Melchard, with his left hand on his hip and the barrel of the automatic resting on the upturned elbow close to his chin, was on the point of firing again at the very moment when Mut-mut, having reached the top of the ridge, was running back to meet Dick, and Dick, coming down the slope at the best of his prodigious though uneven stride, was within two paces of Melchard's back.

At the sound of his rushing approach, and in the very act of firing, Melchard started. The shot went wide, and the man turned himself and his weapon on the enemy that was nearer even than he guessed.

In the very moment of wheeling about, he received a rugger hand-off on his right jaw, which launched him many yards, sideways down the slope, to land and turn literally heels over head as he fell.

His pistol fell more slowly and further, after describing a wavering arc over his head.

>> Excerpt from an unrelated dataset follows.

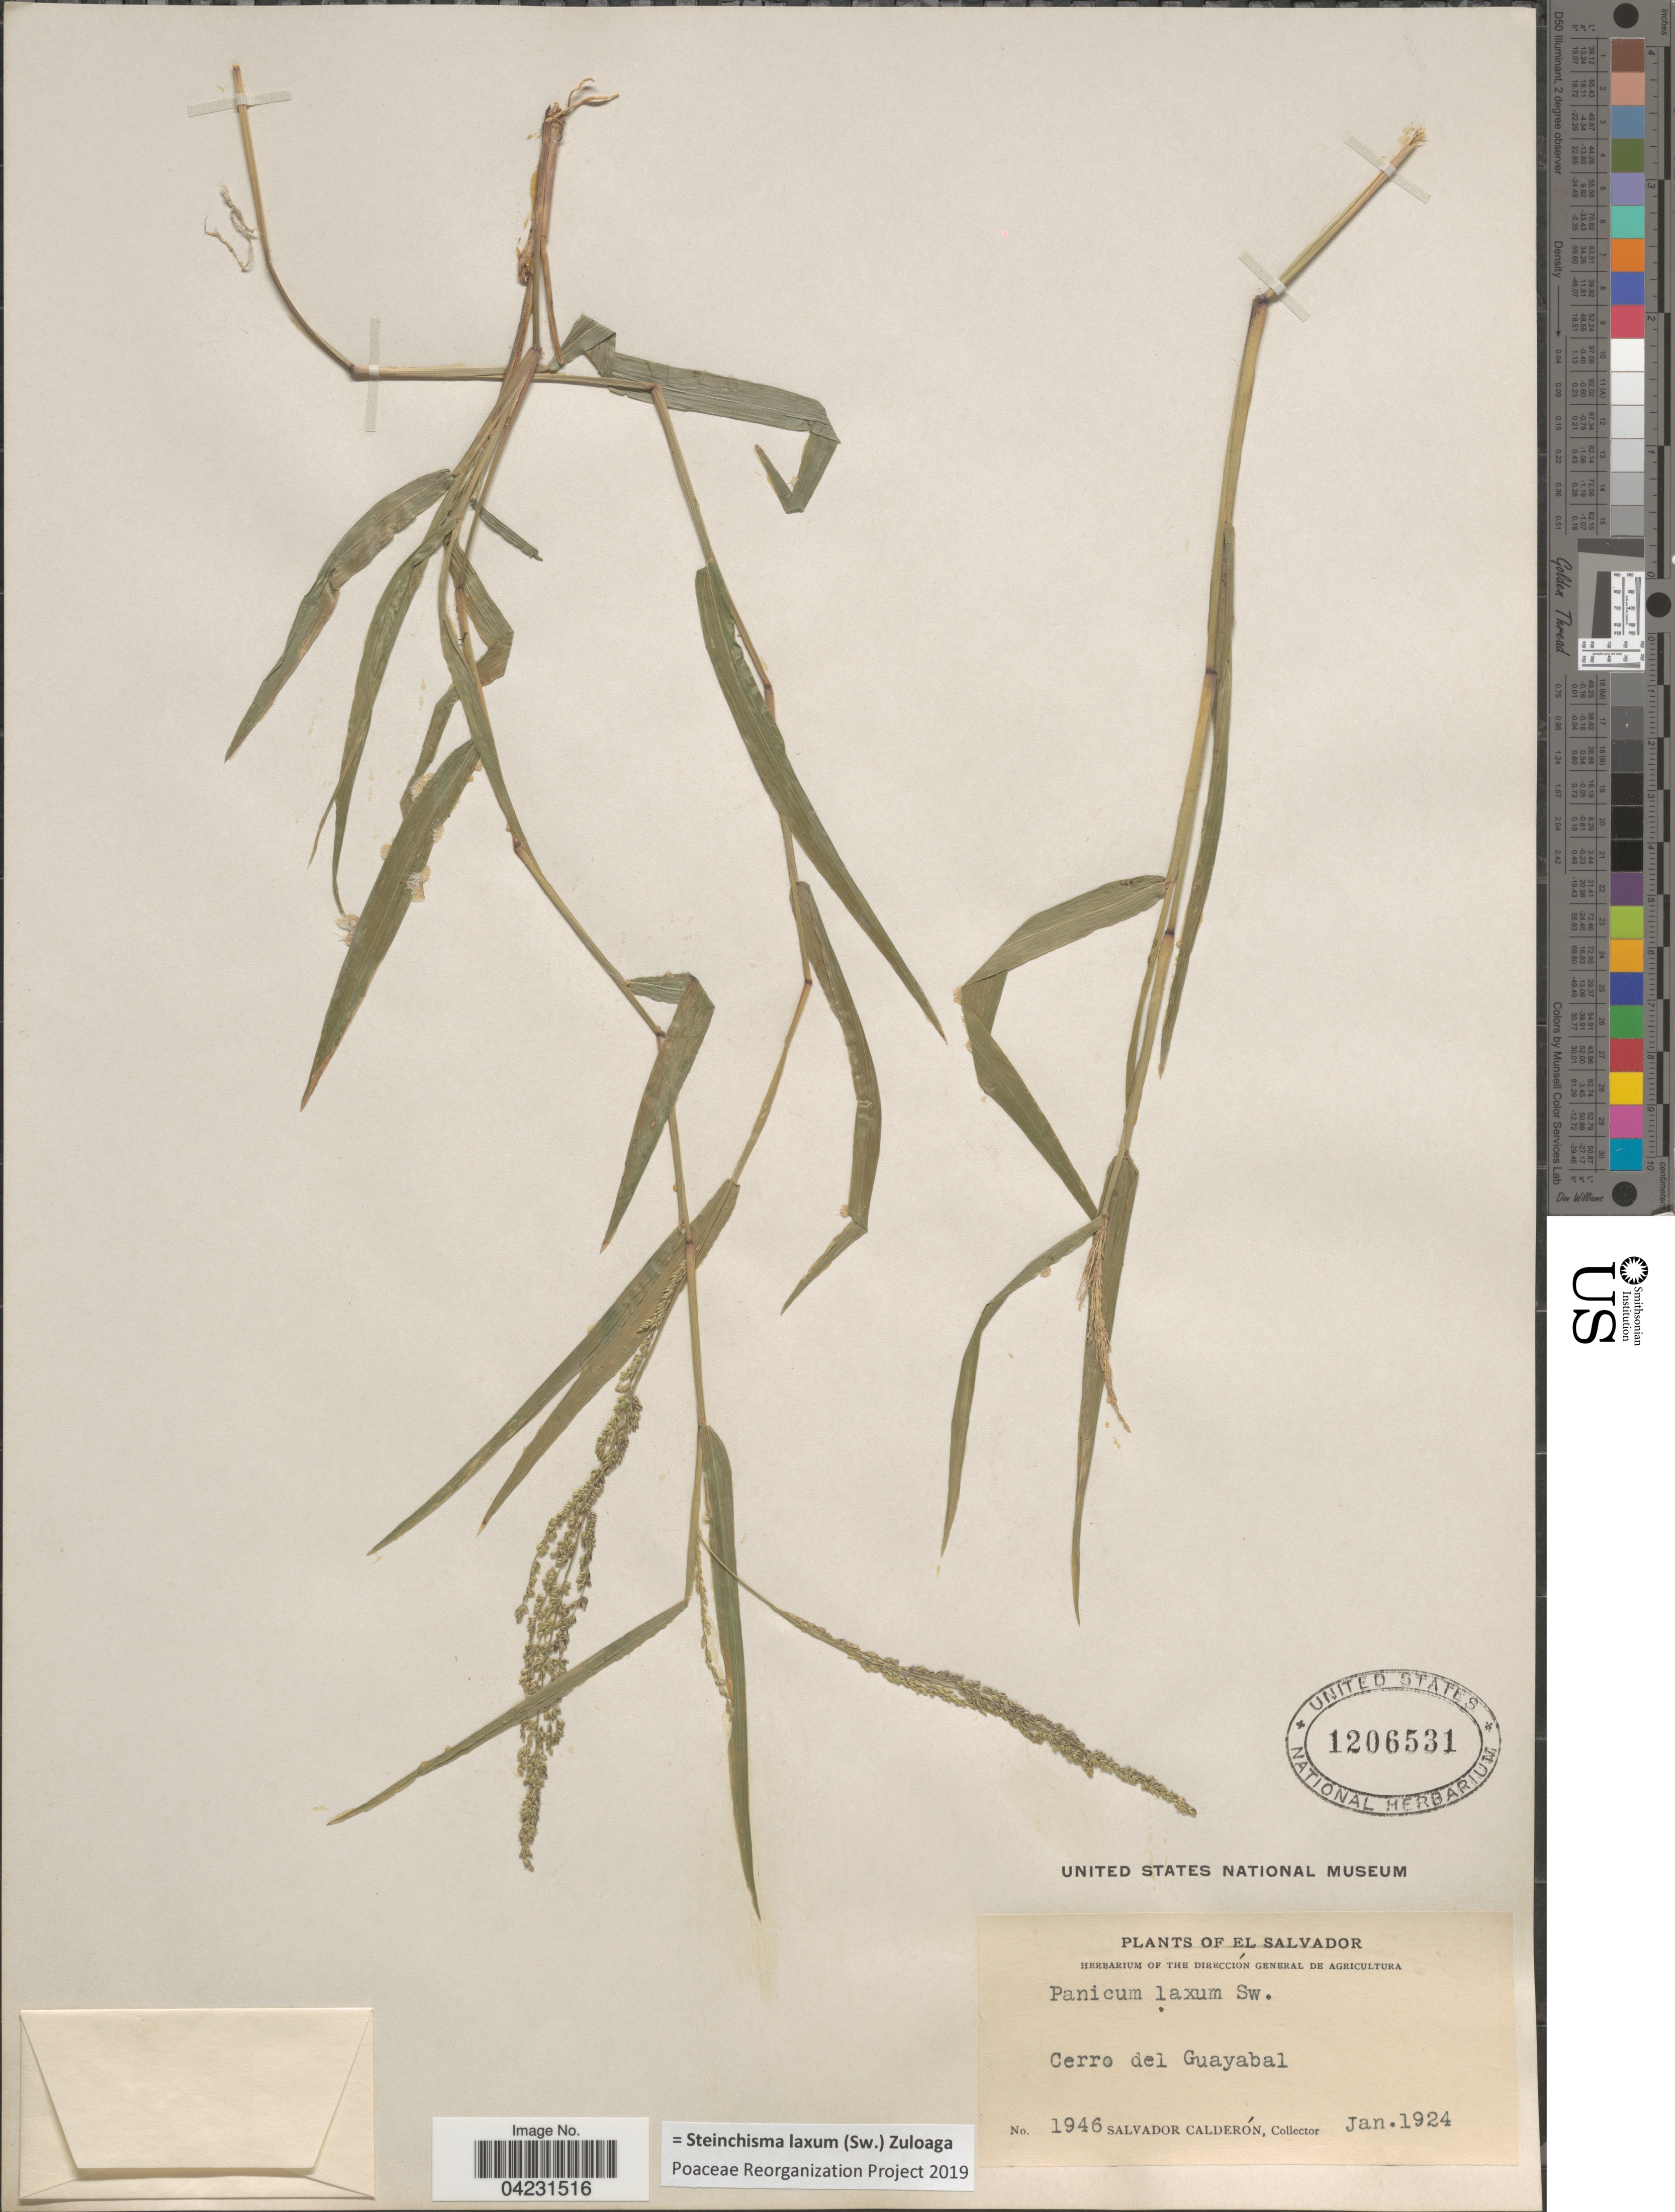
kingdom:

And then Dick Bellamy ran; ran as he had not run since he broke the tape in a certain sprint of four hundred metres at Buenos Ayres, in forty nine and a quarter seconds. But that was when his legs were an equal pair.

Amaryllis saw it all; Mut-mut on the sky-line of the ridge, hesitating; Melchard and his pistol in eccentric parabolas; Dick, with a wisp of black hair over his wounded cheek, "flying," she called it, down the last of the slope, and crossing the level ground to her and the car; a wild man running, she thought, with the pace of a racehorse, and the movement, not of a runaway, but of a winner. "And, oh!" she would say to him afterwards, "your funny eyes! How they blazed!"

Within four strides of the car.

"Let her rip," he grunted, and taking the low door of the tonneau in his stride, landed on the back seat.

The car rushed forward.

Dick looked round him. Melchard was on his feet, bent and searching the long grass and scrub of the lower slope.

"The beast's got some guts," muttered Dick.

Melchard stood erect and began to run towards them, slowly and painfully.

"He's found his gun," said Dick.

A raised arm and a sharp crack proved his words.

"Throw in the top speed," said Dick. "We must go through the Bull's Neck. No cover the other way."

He looked up at the ridge. Mut-mut was not there nor anywhere in sight.